§ **To do**:
Pictures do not belong in your copy. Repeat all the other data exactly.

§ **Records for this task**:
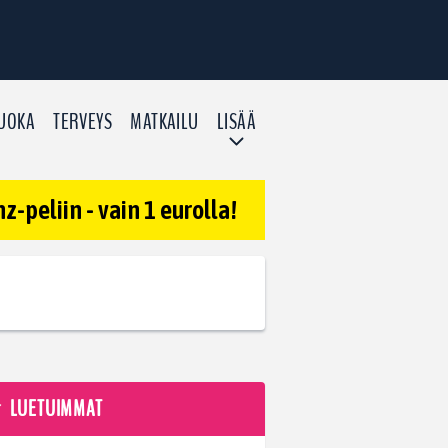
UOKA
TERVEYS
MATKAILU
LISÄÄ
-peliin - vain 1 eurolla!
LUETUIMMAT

§ **Reply**:
UOKA
TERVEYS
MATKAILU
LISÄÄ
-peliin - vain 1 eurolla!
LUETUIMMAT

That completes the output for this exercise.